Add example for using list of string + assets with Chat class

laitifranz · laitifranz · commit 8f5055a269e5 · 2025-08-30T11:28:58.000+02:00
diff --git a/docs/features/models/transformers_multimodal.md b/docs/features/models/transformers_multimodal.md
@@ -132,6 +132,58 @@ response = model(prompt, max_new_tokens=50)

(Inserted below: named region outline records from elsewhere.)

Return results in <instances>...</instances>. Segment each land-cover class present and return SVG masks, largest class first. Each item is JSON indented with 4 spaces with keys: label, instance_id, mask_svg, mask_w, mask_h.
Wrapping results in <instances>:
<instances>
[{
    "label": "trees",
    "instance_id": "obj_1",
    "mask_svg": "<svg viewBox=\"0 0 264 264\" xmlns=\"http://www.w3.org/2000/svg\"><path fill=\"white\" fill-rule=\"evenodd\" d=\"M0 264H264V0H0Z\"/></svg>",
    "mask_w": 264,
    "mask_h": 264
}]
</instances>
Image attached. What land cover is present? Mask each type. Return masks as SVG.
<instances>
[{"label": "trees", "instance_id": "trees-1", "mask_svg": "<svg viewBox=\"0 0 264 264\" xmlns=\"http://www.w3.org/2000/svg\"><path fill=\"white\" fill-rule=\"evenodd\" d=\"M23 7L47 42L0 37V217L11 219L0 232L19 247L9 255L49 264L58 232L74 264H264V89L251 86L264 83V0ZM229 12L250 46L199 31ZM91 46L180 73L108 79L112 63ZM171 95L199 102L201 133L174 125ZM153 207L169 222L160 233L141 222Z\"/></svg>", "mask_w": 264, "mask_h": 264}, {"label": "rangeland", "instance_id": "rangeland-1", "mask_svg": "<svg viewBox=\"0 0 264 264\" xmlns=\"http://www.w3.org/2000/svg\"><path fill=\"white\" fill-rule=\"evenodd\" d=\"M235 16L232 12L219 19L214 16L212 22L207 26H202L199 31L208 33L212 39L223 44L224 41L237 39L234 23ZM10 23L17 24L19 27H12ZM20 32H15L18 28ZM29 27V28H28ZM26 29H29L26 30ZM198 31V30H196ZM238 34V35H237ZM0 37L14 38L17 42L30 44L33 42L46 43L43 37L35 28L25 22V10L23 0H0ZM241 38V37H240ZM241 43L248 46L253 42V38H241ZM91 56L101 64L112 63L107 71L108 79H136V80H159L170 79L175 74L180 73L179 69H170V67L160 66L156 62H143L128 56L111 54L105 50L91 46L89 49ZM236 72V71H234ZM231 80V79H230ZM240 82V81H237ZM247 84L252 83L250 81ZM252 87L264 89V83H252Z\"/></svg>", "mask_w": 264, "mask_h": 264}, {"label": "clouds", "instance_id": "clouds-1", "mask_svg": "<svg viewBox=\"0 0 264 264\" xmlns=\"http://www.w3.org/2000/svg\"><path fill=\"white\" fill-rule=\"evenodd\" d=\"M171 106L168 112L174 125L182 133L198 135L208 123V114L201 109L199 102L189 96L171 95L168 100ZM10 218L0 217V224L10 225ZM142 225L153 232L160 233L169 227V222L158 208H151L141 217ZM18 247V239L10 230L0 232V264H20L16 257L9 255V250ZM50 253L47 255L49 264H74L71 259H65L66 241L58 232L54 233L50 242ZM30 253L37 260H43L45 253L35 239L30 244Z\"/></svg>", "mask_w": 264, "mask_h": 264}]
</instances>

 print(response) # 'A Siamese cat with blue eyes is sitting on a cat tree, looking alert and curious.'
 ```
 
+Or using a list containing text and assets:
+
+```python
+import outlines
+from outlines.inputs import Chat, Image
+from transformers import AutoModelForImageTextToText, AutoProcessor
+from PIL import Image as PILImage
+from io import BytesIO
+import requests
+import torch
+
+
+TEST_MODEL = "Qwen/Qwen2.5-VL-7B-Instruct"
+
+# Function to get an image
+def get_image(url):
+    headers = {
+        'User-Agent': 'Mozilla/5.0 (Windows NT 10.0; Win64; x64) AppleWebKit/537.36 (KHTML, like Gecko) Chrome/91.0.4472.124 Safari/537.36'
+    }
+    r = requests.get(url, headers=headers)
+    image = PILImage.open(BytesIO(r.content)).convert("RGB")
+    image.format = "PNG"
+    return image
+
+model_kwargs = {
+        "torch_dtype": torch.bfloat16,
+        # "attn_implementation": "flash_attention_2",
+        "device_map": "auto",
+    }
+
+# Create a model
+model = outlines.from_transformers(
+    AutoModelForImageTextToText.from_pretrained(TEST_MODEL, **model_kwargs),
+    AutoProcessor.from_pretrained(TEST_MODEL, **model_kwargs),
+)
+
+# Create the chat input
+prompt = Chat([
+    {"role": "user", "content": "You are a helpful assistant that helps me described pictures."},
+    {"role": "assistant", "content": "I'd be happy to help you describe pictures! Please go ahead and share an image"},
+    {
+        "role": "user",
+        "content": ["Describe briefly the image", Image(get_image("https://upload.wikimedia.org/wikipedia/commons/2/25/Siam_lilacpoint.jpg"))]
+    },
+])
+
+# Call the model to generate a response
+response = model(prompt, max_new_tokens=50)
+print(response) # 'The image shows a light-colored cat with a white chest...'
+```
+
+
 ### Batching
 The `TransformersMultiModal` model supports batching through the `batch` method. To use it, provide a list of prompts (using the formats described above) to the `batch` method. You will receive as a result a list of completions.